In the education context, the class will focus on helping students gain a variety of general research skills. As some examples, the class will: 1) explore the relationship between structural and non-structural applied work, 2) discuss issues related to the process of finding research topics, 3) allow students to practice motivating and defending research ideas, 4) allow students to work together through the early part of a research project. The topics studied will be, in large part, related to educational attainment.

9658B. Financial Intermediation and Regulation

This course is an introduction to the economics of financial intermediation and regulation. Topics include an introduction to economic theories of banks and the relationship of financial intermediaries to economic fluctuations. In addition, the course will review the economic theory of financial and banking regulation.

9665A or B. Time Series Econometrics 

This is a basic course in time series and stochastic processes. It involves a detailed discussion of linear and non-linear as well as stationary and non-stationary time series models, all of which are in discrete time. The course then moves to continuous time models with some general comments on stochastic processes along with detailed results on Poisson processes and Brownian Motion. This is followed by an introduction to stochastic calculus with applications in finance. The course is aimed at preparing students who may wish to pursue research in financial econometrics.

9674A or B. Political Economy

Political Economy is generally concerned with the application of modeling and empirical methodologies familiar to economists to problems associated with political science: voting, electoral systems, the structure of legislatures, campaign financing and the transmission and impact of information about candidates parties and policies on legislative and electoral outcomes.

9687A or B. Financial Risk Management

This course provides an introduction to risk Management in financial firms. Key topics covered in this course include: What is Risk? Risk adjusted value, risk tolerance and risk neutral preferences, definition and measurement of different types of risk: accounting risk, economic risk, environmental risk, financial risk, operational risk, reputational risk, technological risk etc. Financial risk: capital market risk, liquidity risk, portfolio management, asset liability management, risk modelling, risk budgeting, scenario analysis, stress testing and Value-at-Risk, regulation, Basel III, Solvency II, Dodd-Frank, Central Banks, FSA etc., Applications.
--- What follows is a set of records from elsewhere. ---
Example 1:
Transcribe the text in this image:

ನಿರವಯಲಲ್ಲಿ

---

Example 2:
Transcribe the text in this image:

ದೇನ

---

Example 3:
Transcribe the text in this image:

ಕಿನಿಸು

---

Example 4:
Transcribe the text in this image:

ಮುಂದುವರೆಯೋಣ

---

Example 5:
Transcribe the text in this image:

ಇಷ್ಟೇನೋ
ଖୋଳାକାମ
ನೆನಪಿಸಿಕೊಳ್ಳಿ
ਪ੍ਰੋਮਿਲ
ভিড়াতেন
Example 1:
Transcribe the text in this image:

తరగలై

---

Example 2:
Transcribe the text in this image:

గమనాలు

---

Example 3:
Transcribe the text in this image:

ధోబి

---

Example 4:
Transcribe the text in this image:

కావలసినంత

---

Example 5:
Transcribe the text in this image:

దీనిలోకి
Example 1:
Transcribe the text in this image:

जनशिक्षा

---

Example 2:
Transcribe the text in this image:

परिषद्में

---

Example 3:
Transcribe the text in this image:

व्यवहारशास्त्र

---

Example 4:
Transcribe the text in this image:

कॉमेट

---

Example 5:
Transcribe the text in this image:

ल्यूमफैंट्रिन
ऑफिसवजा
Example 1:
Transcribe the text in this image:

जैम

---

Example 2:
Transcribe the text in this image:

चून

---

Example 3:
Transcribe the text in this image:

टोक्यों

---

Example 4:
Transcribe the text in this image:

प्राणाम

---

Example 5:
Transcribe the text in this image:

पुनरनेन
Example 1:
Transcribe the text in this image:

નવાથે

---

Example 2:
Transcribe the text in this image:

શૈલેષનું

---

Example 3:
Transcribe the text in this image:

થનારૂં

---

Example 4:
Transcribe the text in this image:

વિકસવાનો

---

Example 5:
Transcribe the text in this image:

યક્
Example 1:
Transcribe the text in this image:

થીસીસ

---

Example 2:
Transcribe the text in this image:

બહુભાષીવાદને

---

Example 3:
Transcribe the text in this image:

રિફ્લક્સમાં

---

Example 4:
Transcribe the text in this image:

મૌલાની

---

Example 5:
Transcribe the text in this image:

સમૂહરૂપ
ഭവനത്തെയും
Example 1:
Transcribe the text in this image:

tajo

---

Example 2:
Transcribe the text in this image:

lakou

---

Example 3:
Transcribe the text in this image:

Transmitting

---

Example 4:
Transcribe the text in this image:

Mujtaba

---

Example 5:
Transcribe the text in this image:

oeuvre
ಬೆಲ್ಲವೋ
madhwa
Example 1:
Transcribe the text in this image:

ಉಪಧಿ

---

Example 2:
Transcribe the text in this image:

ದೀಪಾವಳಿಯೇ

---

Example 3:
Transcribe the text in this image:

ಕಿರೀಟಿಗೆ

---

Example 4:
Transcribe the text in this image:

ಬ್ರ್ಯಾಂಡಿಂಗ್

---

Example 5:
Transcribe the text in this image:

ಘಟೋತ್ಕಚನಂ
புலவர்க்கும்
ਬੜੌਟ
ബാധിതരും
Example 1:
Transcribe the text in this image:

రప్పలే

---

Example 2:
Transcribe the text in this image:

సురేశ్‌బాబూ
9691B. PhD Research Workshop

This workshop aims to give students some experience in how economics is applied to various research questions. Classes feature our own faculty describing their own broad approaches to applying economics in their research, as well as classes on how to identify a promising research project and classes on how to motivate a research project in both written and oral presentations. Students are matched to faculty members in their research area for one-on-one mentoring through the initial stages of a research project. A research paper (approximately 20 pages in length) is required. 

9770A and 9771B. Communication and Professional Development I & II (3rd year)
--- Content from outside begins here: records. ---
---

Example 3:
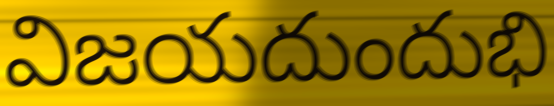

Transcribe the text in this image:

విజయదుందుభి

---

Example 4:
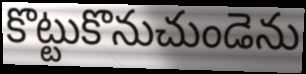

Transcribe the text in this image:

కొట్టుకొనుచుండెను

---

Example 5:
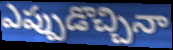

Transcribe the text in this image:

ఎప్పుడొచ్చినా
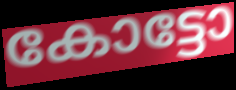
കോട്ടോ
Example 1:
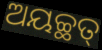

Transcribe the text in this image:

ଅୟଚ୍ଛତ୍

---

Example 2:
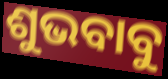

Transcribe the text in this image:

ଶୁଭବାବୁ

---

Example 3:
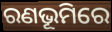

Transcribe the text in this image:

ରଣଭୂମିରେ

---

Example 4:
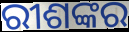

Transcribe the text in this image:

ରୀଶଙ୍କର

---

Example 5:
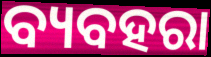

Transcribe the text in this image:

ବ୍ୟବହରା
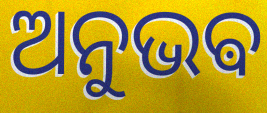
ଅନୁଭଵ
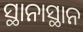
ସ୍ଥାନାସ୍ଥାନ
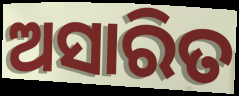
ଅସାରିତ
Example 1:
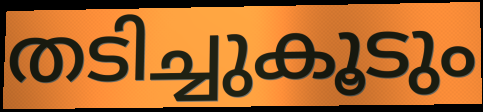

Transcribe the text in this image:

തടിച്ചുകൂടും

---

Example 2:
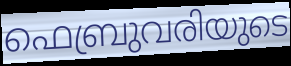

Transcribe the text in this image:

ഫെബ്രുവരിയുടെ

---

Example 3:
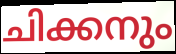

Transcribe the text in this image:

ചിക്കനും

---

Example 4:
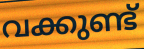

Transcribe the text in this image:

വക്കുണ്ട്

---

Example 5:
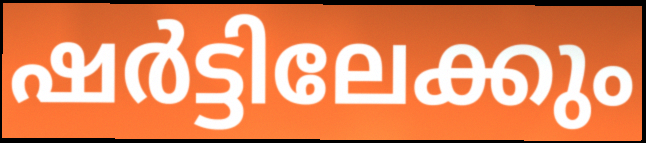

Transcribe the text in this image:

ഷർട്ടിലേക്കും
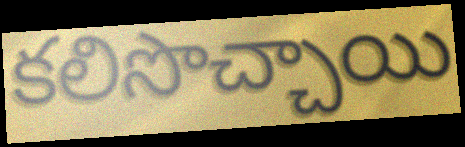
కలిసొచ్చాయి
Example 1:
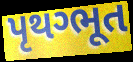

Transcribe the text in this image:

પૃથગ્ભૂત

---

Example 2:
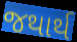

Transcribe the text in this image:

જથાર્થ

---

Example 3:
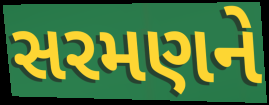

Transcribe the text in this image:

સરમણને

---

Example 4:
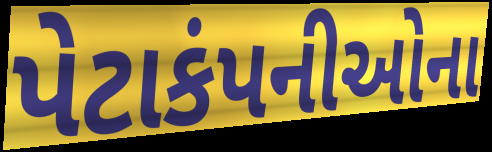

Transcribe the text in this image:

પેટાકંપનીઓના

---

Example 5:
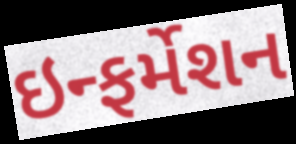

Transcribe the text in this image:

ઇન્ફર્મેશન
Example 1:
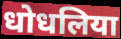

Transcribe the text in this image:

धोधलिया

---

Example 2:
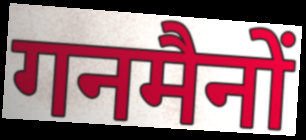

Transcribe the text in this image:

गनमैनों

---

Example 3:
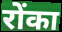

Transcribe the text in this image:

रोंका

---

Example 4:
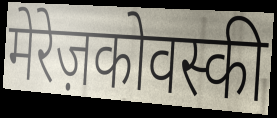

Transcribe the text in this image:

मेरेज़कोवस्की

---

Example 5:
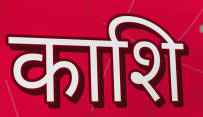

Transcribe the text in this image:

काशि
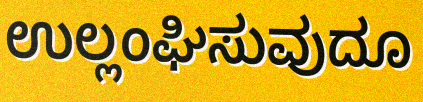
ಉಲ್ಲಂಘಿಸುವುದೂ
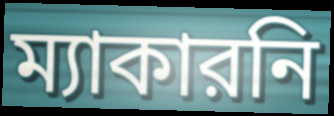
ম্যাকারনি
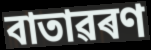
বাতাৱৰণ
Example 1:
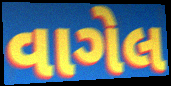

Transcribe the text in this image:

વાગેલ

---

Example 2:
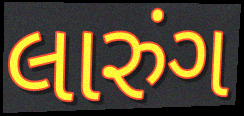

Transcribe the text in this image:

લારુંગ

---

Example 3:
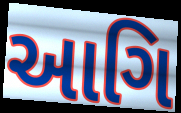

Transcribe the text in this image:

આગિ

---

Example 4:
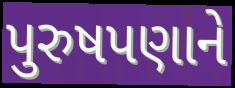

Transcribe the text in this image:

પુરુષપણાને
The focus of these courses is on improving a student’s oral and written communication skills through examining, critically evaluating, and constructively commenting on the presentations and written work of others. In the fall term, attendance at, and participation in, workshops, written reports, and reviews of other’s work are key requirements of this course. In the winter term, giving practice and formal presentations, receiving feedback on written work, and providing feedback to others on their presentations and written work are key requirements.

9880A and 9881B. Communication and Professional Development I & II (4th year)

The focus of these courses is on improving a student’s oral and written communication skills through examining, critically evaluating, and constructively commenting on the presentations and written work of others. In the fall term, attendance at, and participation in, workshops, written reports, and reviews of other’s work are key requirements of this course. In the winter term, giving practice and formal presentations, receiving feedback on written work, and providing feedback to others on their presentations and written work are key requirements.